# Directions for this task
The entries that follow include a run beginning at the line with "anders (oder z.B." and ending at the line with "Algorithmus, auch wenn"; restate that run word for word and leave the rest out.

Page images and extracted text:
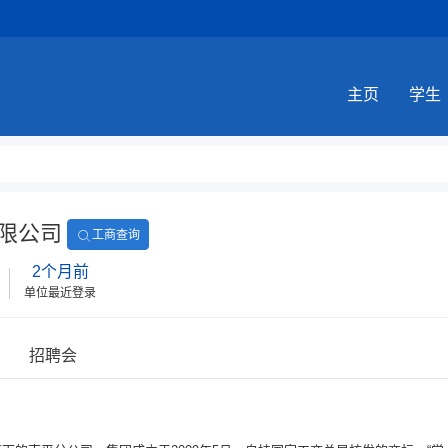
主页
学生
限公司
工商查询
2个月前
单位最近登录
招聘会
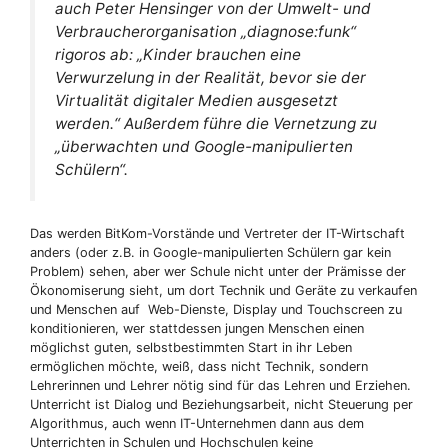
auch Peter Hensinger von der Umwelt- und
Verbraucherorganisation „diagnose:funk“
rigoros ab: „Kinder brauchen eine
Verwurzelung in der Realität, bevor sie der
Virtualität digitaler Medien ausgesetzt
werden.“ Außerdem führe die Vernetzung zu
„überwachten und Google-manipulierten
Schülern“.
Das werden BitKom-Vorstände und Vertreter der IT-Wirtschaft
anders (oder z.B. in Google-manipulierten Schülern gar kein
Problem) sehen, aber wer Schule nicht unter der Prämisse der
Ökonomiserung sieht, um dort Technik und Geräte zu verkaufen
und Menschen auf Web-Dienste, Display und Touchscreen zu
konditionieren, wer stattdessen jungen Menschen einen
möglichst guten, selbstbestimmten Start in ihr Leben
ermöglichen möchte, weiß, dass nicht Technik, sondern
Lehrerinnen und Lehrer nötig sind für das Lehren und Erziehen.
Unterricht ist Dialog und Beziehungsarbeit, nicht Steuerung per
Algorithmus, auch wenn IT-Unternehmen dann aus dem
Unterrichten in Schulen und Hochschulen keine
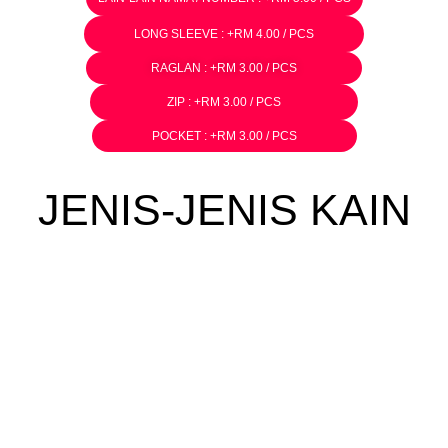
LONG SLEEVE : +RM 4.00 / PCS
RAGLAN : +RM 3.00 / PCS
ZIP : +RM 3.00 / PCS
POCKET : +RM 3.00 / PCS
JENIS-JENIS KAIN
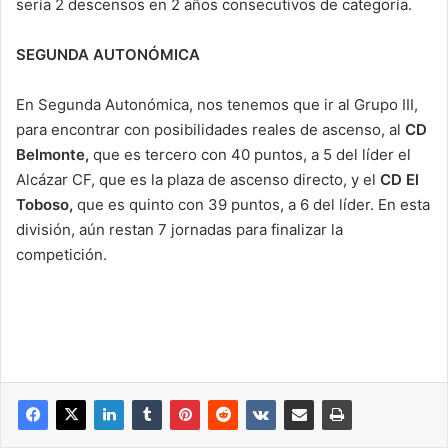
sería 2 descensos en 2 años consecutivos de categoría.
SEGUNDA AUTONÓMICA
En Segunda Autonómica, nos tenemos que ir al Grupo III,
para encontrar con posibilidades reales de ascenso, al
CD
Belmonte,
que es tercero con 40 puntos, a 5 del líder el
Alcázar CF, que es la plaza de ascenso directo, y el
CD El
Toboso,
que es quinto con 39 puntos, a 6 del líder. En esta
división, aún restan 7 jornadas para finalizar la
competición.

# Result of this exercise
anders (oder z.B. in Google-manipulierten Schülern gar kein
Problem) sehen, aber wer Schule nicht unter der Prämisse der
Ökonomiserung sieht, um dort Technik und Geräte zu verkaufen
und Menschen auf Web-Dienste, Display und Touchscreen zu
konditionieren, wer stattdessen jungen Menschen einen
möglichst guten, selbstbestimmten Start in ihr Leben
ermöglichen möchte, weiß, dass nicht Technik, sondern
Lehrerinnen und Lehrer nötig sind für das Lehren und Erziehen.
Unterricht ist Dialog und Beziehungsarbeit, nicht Steuerung per
Algorithmus, auch wenn IT-Unternehmen dann aus dem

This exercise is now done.